Strategi lain yang juga bisa dilakukan oleh organisasi adalah memastikan bahwa kebijakan asuransi kesehatan mencakup juga layanan untuk kesehatan mental. Pemanfaatan layanan digital seperti konseling via aplikasi juga bisa diterapkan dalam organisasi. Tak hanya itu, organisasi juga direkomendasikan agar lebih mendengarkan suara pegawai – misalnya melakukan survey anonim sehingga pegawai bisa merasa aman menyampaikan kebutuhannya, adanya kotak saran di berbagai tempat umum, maupun diskusi kelompok terpumpun (focus group discussion) untuk membicarakan inisiatif-inisiatif terkait kesehatan mental,

Salah satu contoh dari intervensi yang diberlakukan di tingkat organisasi adalah STAR. STAR ini merupakan singkatan dari Support-Transform-Achieve-Results. Pegawai diminta mengisi diari digital selama 1 bulan sebelumnya. Setelah itu, pegawai menjalani proses selama 3 bulan yang mencakup berbagai pelatihan. Pelatihan ini memberikan dukungan terhadap kehidupan pribadi dan keluarga para pegawainya. Tak hanya itu, fleksibilitas pola kerja juga diterapkan untuk membuat pegawai memiliki kendali atas kehidupannya. Intervensi di tingkat organisasi ini ternyata terbukti efektif menurunkan reaksi afektif dan fisik terhadap tekanan kerja sehari-hari. Kemampuan pegawai meregulasi emosi negatif juga meningkat berkat intervensi tersebut.

Bagaimana dengan Indonesia? Peraturan Menteri Ketenagakerjaan Republik Indonesia Nomor 5 tahun 2018 tentang Keselamatan dan Kesehatan Lingkungan Kerja sudah menyertakan aspek psikologis, tepatnya kesehatan mental karyawan di tempat kerja. Termaktub dalam peraturan tersebut arahan bagi organisasi untuk menyediakan program kebugaran bagi tenaga kerja, program konseling, komunikasi organisasi secara memadai, memberikan kebebasan bagi tenaga kerja untuk memberikan masukan dalam proses pengambilan keputusan. Mari kita refleksikan ketentuan ini pada tempat kerja kita masing-masing apakah semua ini sudah ditegakkan.

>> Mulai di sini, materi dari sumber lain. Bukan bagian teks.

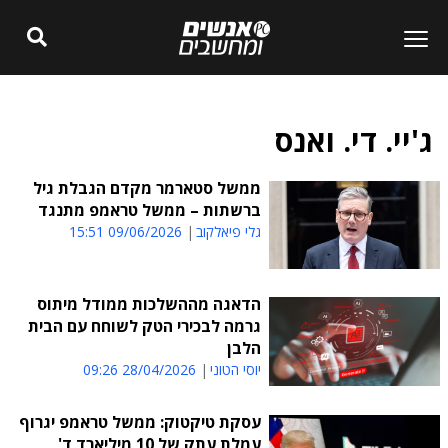
ג'יי. די. ואנס
ממשל סטארמר מקדם הגבלת גיל
ברשתות – ממשל טראמפ מתנגד
גלי פיאלקוב
09/06/2026 15:51
הדאגה מההשלכות ממודל מיתוס
גרמה לבכירי הטק לשוחח עם הבית
הלבן
יוסי הטוני
28/04/2026 09:26
עסקת טיקטוק: ממשל טראמפ יגרוף
עמלת עתק של 10 מיליארד ד'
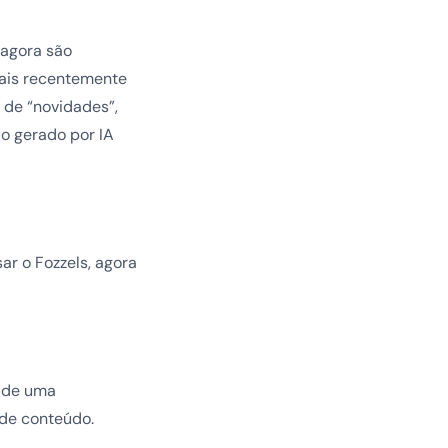
 agora são
mais recentemente
de “novidades”,
o gerado por IA
ar o Fozzels, agora
s de uma
 de conteúdo.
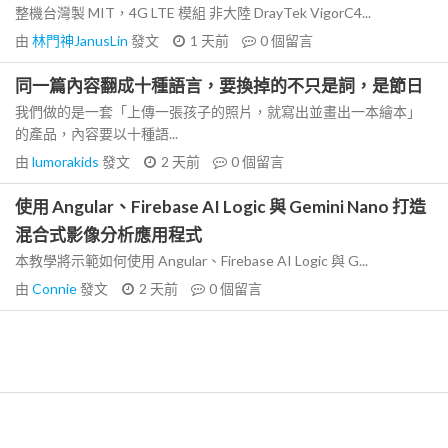
整機台灣製 MIT，4G LTE 模組 非大陸 DrayTek VigorC4...
由
林門神JanusLin
發文
1 天前
0
個留言
同一篇內容翻成十種語言，要換掉的不只是詞，是節日
我們做的是一套「上傳一張孩子的照片，就寫出並畫出一本繪本」
的產品，內容要以十種語...
由
lumorakids
發文
2 天前
0
個留言
使用 Angular、Firebase AI Logic 與 Gemini Nano 打造
混合式影像分析應用程式
本教學將示範如何使用 Angular、Firebase AI Logic 與 G...
由
Connie
發文
2 天前
0
個留言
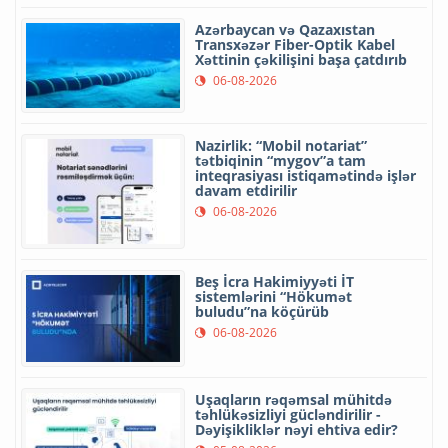
Azərbaycan və Qazaxıstan
Transxəzər Fiber-Optik Kabel
Xəttinin çəkilişini başa çatdırıb
06-08-2026
Nazirlik: “Mobil notariat”
tətbiqinin “mygov”a tam
inteqrasiyası istiqamətində işlər
davam etdirilir
06-08-2026
Beş İcra Hakimiyyəti İT
sistemlərini “Hökumət
buludu”na köçürüb
06-08-2026
Uşaqların rəqəmsal mühitdə
təhlükəsizliyi gücləndirilir -
Dəyişikliklər nəyi ehtiva edir?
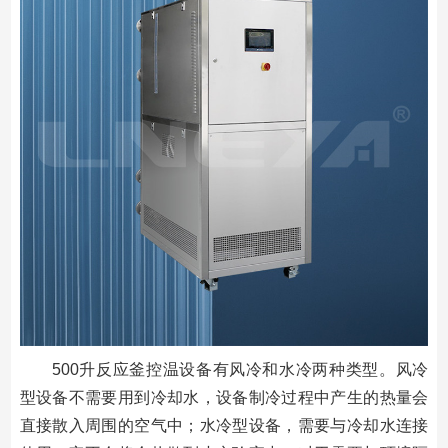
500升反应釜控温设备有风冷和水冷两种类型。风冷
型设备不需要用到冷却水，设备制冷过程中产生的热量会
直接散入周围的空气中；水冷型设备，需要与冷却水连接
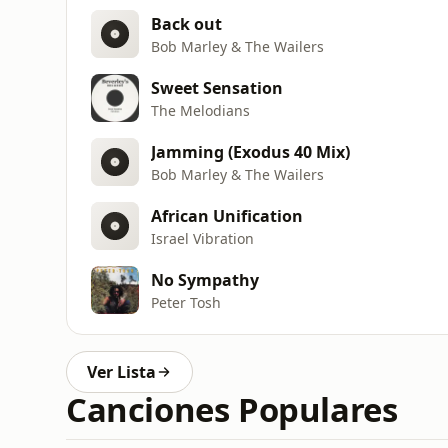
Back out
Bob Marley & The Wailers
Sweet Sensation
The Melodians
Jamming (Exodus 40 Mix)
Bob Marley & The Wailers
African Unification
Israel Vibration
No Sympathy
Peter Tosh
Ver Lista
Canciones Populares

Terakhir, kerja mendominasi porsi kehidupan manusia dewasa apalagi yang tinggal di daerah perkotaan. Ketika sebagian besar waktu kita habiskan untuk bekerja, maka sejatinya masuk akal bagi organisasi untuk menaruh perhatian pada kesehatan mental. Pada akhirnya ketika semua orang bekerja sampai kelelahan, menjalankan tugas dengan bersungut-sungut, merasa tertekan akibat kewalahan sampai akhirnya memilih mundur daripada kehilangan kewarasan, sebenar-benarnya tak ada pihak yang dapat diuntungkan dari kondisi seperti ini.